__Vorliegender Auszug__
___

Und in der Tat: die sehr schön ausformulierten Regeln (man kann sie auf S.64-65 nachlesen) enthalten nichts neues, d.h. sie enthalten nichts, was nicht schon seit weit über 100 Jahren praktiziert wird! Sie formulieren inhaltlich dasselbe, was die Klavierpädagogik seit der Mitte des 19. Jhs. in der Praxis betreibt (lehrt, anleitet, erklärt) lediglich die Perspektive ist eine andere - letztlich aber bestätigt der Neurowissenschaftler die bisherige Praxis.

zum "Noten erfassen" äussert sich Altenmüller kaum ;-) wozu auch

ABER weil Erkenntnisse der Musikpädagogik (im weitesten Sinn) gerne von Laien angezweifelt werden (sind ja nur Musiklabertastendrücker, keine edlen Naturwissenschaftler), weil so gerne über Equipment und Methoden gelabert wird, weil man auch gerne heraustrompetet, man könne zu jeder Zeit (in jedem Alter) beginnen, benötige kein Talent (weil es sowas angeblich nicht gibt) und werde genauso wie die Profis spielen können, wenn man genug Übungszeit hat --- das alles kann man ja mal aus der Perspektive vom Altenmüller anschauen:
" Musizieren wird in früher Kindheit begonnen und in aller Regel intensiv durchgeführt. Das Nervensystem wird während seiner wichtigsten Wachstumsphasen vor und während der Pubertät stark stimuliert.

___

__Ihre Aufgaben__
1) Übertragen Sie den folgenden Satz aus dem Auszug über Klavierpädagogik ins Englische: „Musizieren wird in früher Kindheit begonnen und in aller Regel intensiv durchgeführt.“
2) Greifen Sie den Auszug über Klavierpädagogik nach seinem letzten Satz auf und schreiben Sie ihn weiter.

___

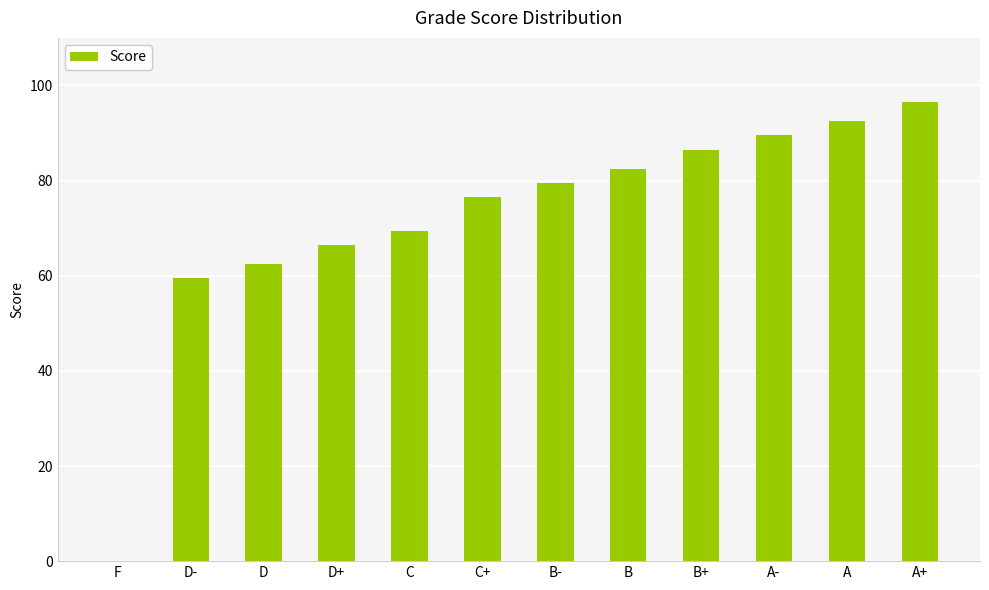

What is the difference between the values at B and D?

20.0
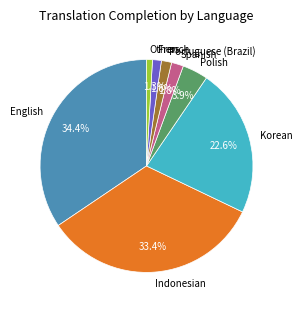

To the nearest percent, what is the difference between the largest and smallest slice percentages?

34%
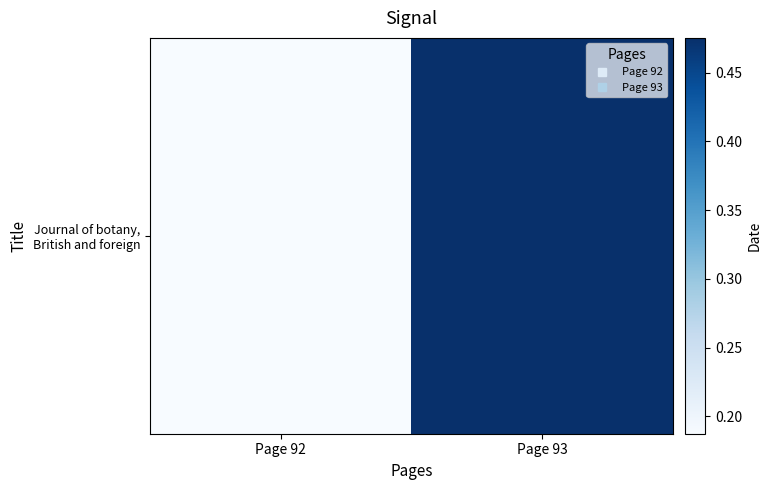

How many series are shown in this chart?

1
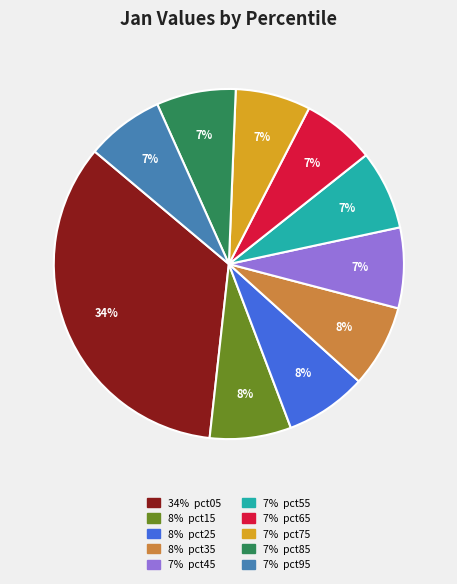

Does any single category account for the majority?

No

___

__Ergebnisse__
1) Music-making is begun in early childhood and, as a rule, pursued intensively.

2)
Professionelles Musizieren erfordert höchste räumlich-zeitliche Kontrolle zahlreicher neuronaler Systeme und ist daher auf hohe Geschwindigkeit der Informationsverarbeitung zwingend angewiesen. Dadurch werden Bemarkung der Nervenfasern und synapsche Effizienz gefördert.
Da professionelles Musizieren in jeder Gruppe von Berufsmusikern (Pianisten, Geiger etc.) ähnliche Voraussetzungen mit sich bringt, nämlich früher Beginn des Instrumentalunterrichts, hohe kumulative Lebensübezeit und vergleichbare sensomotorisch-auditive Aktivitäten, können sehr homogene Probandengruppen zusammengestellt werden.
"
...viel Spaß beim effizienten nachholen... ;-);-);-)

Man kann nur hoffen, dass nicht schon wieder idiotisches Blabla über neue/andere/bessere neurowissenschaftliche Übungsmethoden abgesondert wird...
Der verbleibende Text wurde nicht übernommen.